Open emdavidson opened 5 years ago

emdavidson commented 5 years ago

So I also have another comment regarding the conceptual layout of the course. I loved how each week we focused on a specific issue / lesson. I really enjoyed reading the Professor written lessons, as well as the additional material. All if it was very helpful in gaining a cursory understanding of what is important for each lesson.

However, I found it difficult to apply what was learned, or even think about applying what was learned, beyond the specific problems shared in the lesson. I think one the goal of the course is to help equip us to understand and use these tools. If that means knowing what issues to spot the course did its job well for me.

But I also would have loved more of a formal, structured, presentation practical-use material like syntax, stats, etc. With a degree in finance I found it hard to learn how to apply the material without doing technical practice problems/math :p I think that even just one quiz question per week that is graded might help get the ball rolling in stretching us in developing skills on how to apply the concepts. Or we do something as a team on the discussion board for extra credit. The goal for these mini assignments would be how to learn the mechanical skills, not applying them in a more advanced way as required by the problem sets.

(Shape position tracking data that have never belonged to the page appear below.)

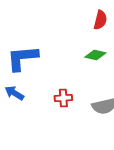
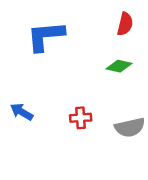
blue L-shape: (22, 58) -> (46, 36), moved

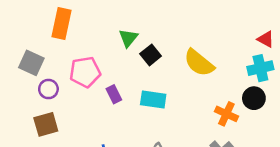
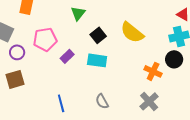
black square: (151, 55) -> (98, 35), moved
purple rectangle: (114, 94) -> (67, 56), turned 72

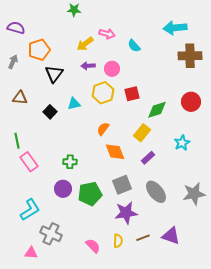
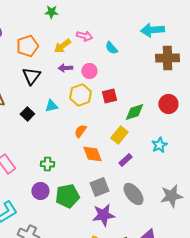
orange pentagon: (39, 50) -> (27, 46), moved

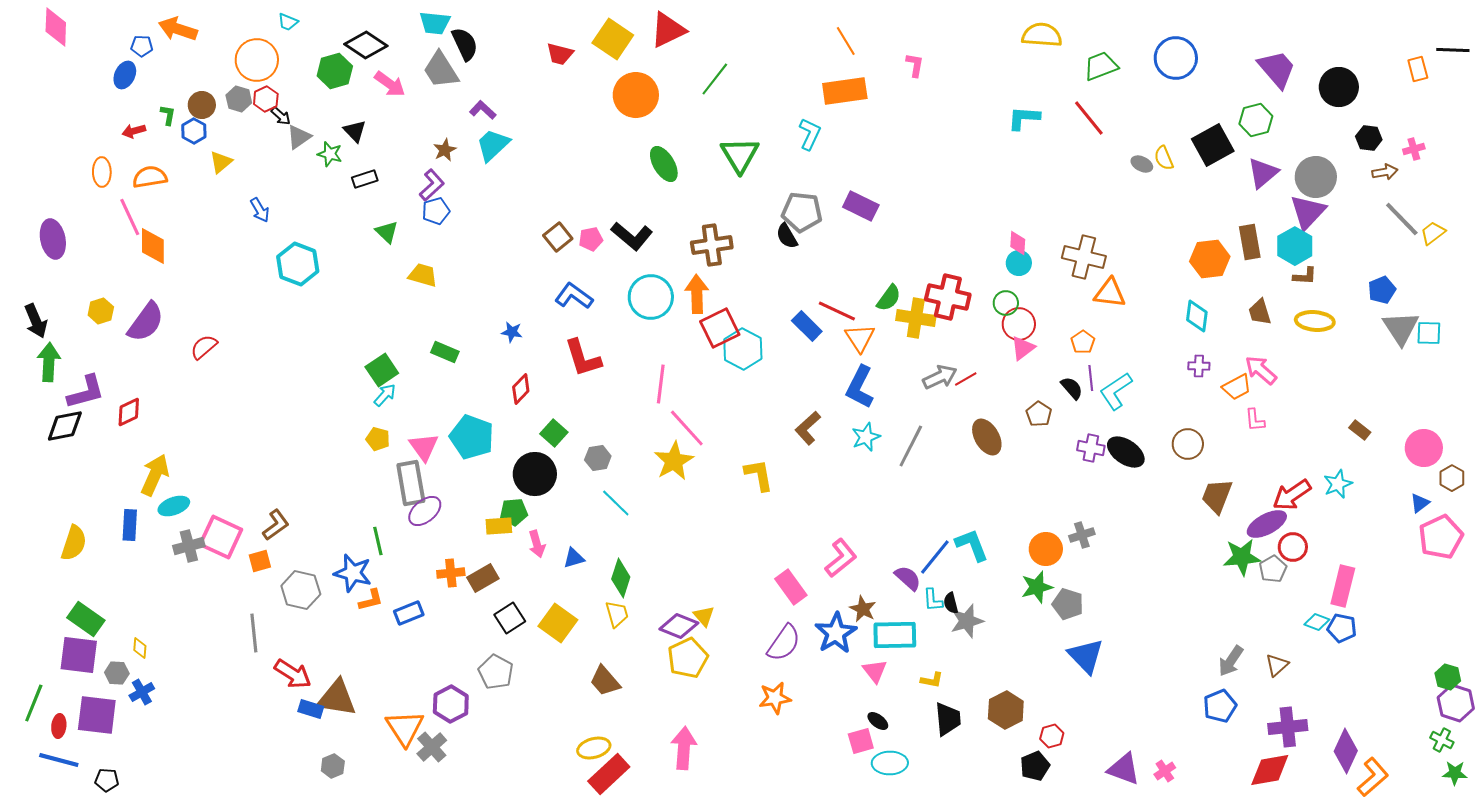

annarlynch commented 5 years ago

I think this is well said! The things I remember most from this class are the moments we worked on a specific example. It was hard for me, too, to generalize what I learned to... basically anything else! One of the recommended books ended up being very helpful, and I think more readings from it should be recommended to students. It's the Empirical Methods in Law book. This book seemed to understand how to talk to law students and really helped me understand p-values and such.

I think the idea of the one quiz question per week is really good! I still don't know, for example, what the Benford's law problem set question was actually asking. Maybe questions could be given weekly to help you build toward a larger problem set at the end? I'm not sure. I wonder how it's done in computer science courses?